Tuesday, February 21, 2006

A Fine Line

We are on the downhill here, and very far from Torino. My patient seems to be fading incrementally, visibly, each day, and the days can seem like weeks. She was lively (and rather combative) last Friday night/Saturday morning, then crashed. This was not unprecedented; periodic nightmares have destroyed her sleep over at least the last year, and while adjustments in her meds have moderated them, they haven't gone away entirely, and they are exhausting, for both of us. In the last couple of months, however, her body (at 97+) has stopped replenishing itself. Nothing catastrophic - everything still works, there is no raging disease - but it is not fighting so much anymore. It is hardly fighting at all.

If there was a single hallmark on the last 3 1/2 years, it's been the passion of my patient to defy the odds. Manifold arthritis and osteoporosis - longstanding conditions - made her glass-fragile. She took quite large amounts of morphine, daily, but maintained her lucidity and her interest in the world. We watched the 2004 presidential debates together, critically; she paid attention to American Idol on her own. Having been married to a lawyer, she loved courtroom shows, the more lurid, the better (a big Boston Legal fan, for instance).

I've rehabbed her through a knee break and a hip break/replacement - she got through both and was ambulatory (with a walker, and with close care from me) until very recently. The stamina went first, and that infuriated and depressed her. She likes giving orders, but she'd rather do it herself, and only recently has she relinquished her hold on her old determinations. If anything constitutes a fine line between holding to life and letting it go, that one must be signal. For a woman of such will, acquiesence is not a compromise, it's a defeat. I kept hoping it was an aberration, something passing. It seems not to have been.
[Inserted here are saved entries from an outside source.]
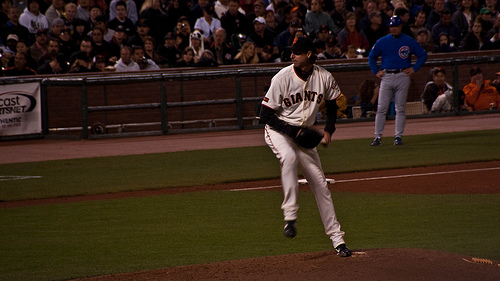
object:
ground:
[1, 113, 500, 281]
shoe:
[335, 243, 352, 258]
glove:
[294, 128, 323, 151]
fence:
[1, 48, 500, 144]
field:
[2, 112, 500, 280]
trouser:
[374, 72, 409, 141]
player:
[258, 35, 353, 257]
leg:
[262, 122, 300, 221]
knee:
[278, 150, 300, 168]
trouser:
[264, 124, 347, 249]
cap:
[286, 36, 319, 55]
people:
[366, 17, 429, 148]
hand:
[404, 67, 414, 75]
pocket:
[399, 72, 412, 84]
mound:
[69, 246, 499, 280]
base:
[295, 176, 337, 186]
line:
[226, 166, 498, 192]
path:
[2, 112, 500, 165]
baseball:
[318, 137, 328, 146]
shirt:
[260, 62, 344, 128]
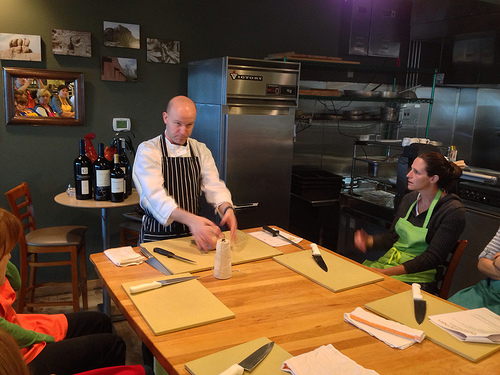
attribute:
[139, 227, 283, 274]
cutting board — plastic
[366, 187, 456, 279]
apron — green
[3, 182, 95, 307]
chair — brown, wooden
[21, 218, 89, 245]
seat — tan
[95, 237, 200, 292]
towel — white, folded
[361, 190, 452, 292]
apron — green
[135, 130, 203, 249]
striped apron — black, white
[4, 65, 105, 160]
frame — brown, wooden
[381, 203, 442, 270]
apron — green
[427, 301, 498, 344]
papers — stapled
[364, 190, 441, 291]
apron — green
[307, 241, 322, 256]
handle — white, plastic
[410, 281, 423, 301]
handle — white, plastic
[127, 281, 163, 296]
handle — white, plastic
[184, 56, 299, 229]
freezer — commercial, stainless steel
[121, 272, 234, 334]
board — tan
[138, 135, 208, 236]
apron — striped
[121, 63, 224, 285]
man — bald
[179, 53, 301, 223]
commercial fridge — stainless steel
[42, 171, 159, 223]
table — circular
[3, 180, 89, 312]
chair — empty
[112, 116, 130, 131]
thermostat — white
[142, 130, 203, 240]
apron — black, white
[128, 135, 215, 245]
apron — striped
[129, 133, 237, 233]
shirt — white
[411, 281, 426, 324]
knife — white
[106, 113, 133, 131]
thermostat — white, wall mounted, digital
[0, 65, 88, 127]
frame — wooden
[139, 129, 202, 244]
apron — black, white, striped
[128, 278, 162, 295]
handle — white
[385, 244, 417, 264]
tie — yellow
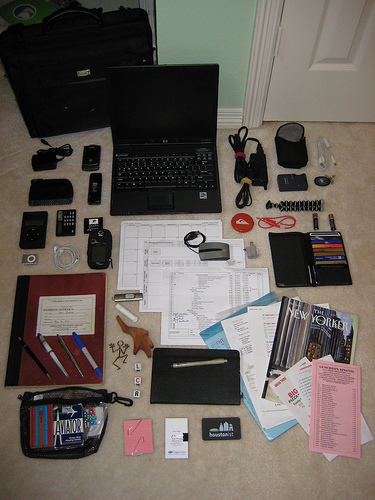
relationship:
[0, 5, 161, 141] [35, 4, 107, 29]
bag with handle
You take care of a person - body and, to the extent that you can, mind - basically 24/7 for more than 42 months and you are invested in them, their health, their survival, their peace. On many more than one occasion my patient tried to mother me, and I had always to remind her that I already had a mother, and one was quite enough (they met once, finding each other adorable). But closeness and dependence and jockeying and setting boundaries (and seeing they are observed) tend to erode any pretense to pure professionalism - we've gotten on each other's nerves, entertained ourselves, given each other grief and delight. As much as you might want it to end, you also want to see it through. I'll be here until the end, and until the fine line is crossed.

[Update 1: The Sleeping Beauty revived somewhat this afternoon, which delights me, but also reminds me that this is going to be a roller-coaster for a while - and I truly hate roller-coasters (jerk you around, your glasses threaten to fly off, you puke...). I am sure her family will hate it all even more - they were unhinged on Sunday, and they may not be prepared for even temporary improvement. Unless your patient is alone in the world, you are caring for the entire extended family, and they don't necessarily want to admit that, or like it if they do admit. Aplomb, baby, aplomb.]

3 comments:

Anonymous said...

Hi Grisha!

You're a very special person for what you do. I hope all is going as well as can be expected. Keep in touch.

grishaxxx said...

Thanks, BG. Yeah, so far, so good.
I haven't written much about this gig before because I thought it kind of indiscreet (and because we have trundled on for such a long time, through crises and then recoveries). It was never clear, to me, that I would stick it out to the end of the story, but once that end is in sight, you can't drop it, can you?

Midniter said...

What BG said...you are very special for sticking it out and for being there for her.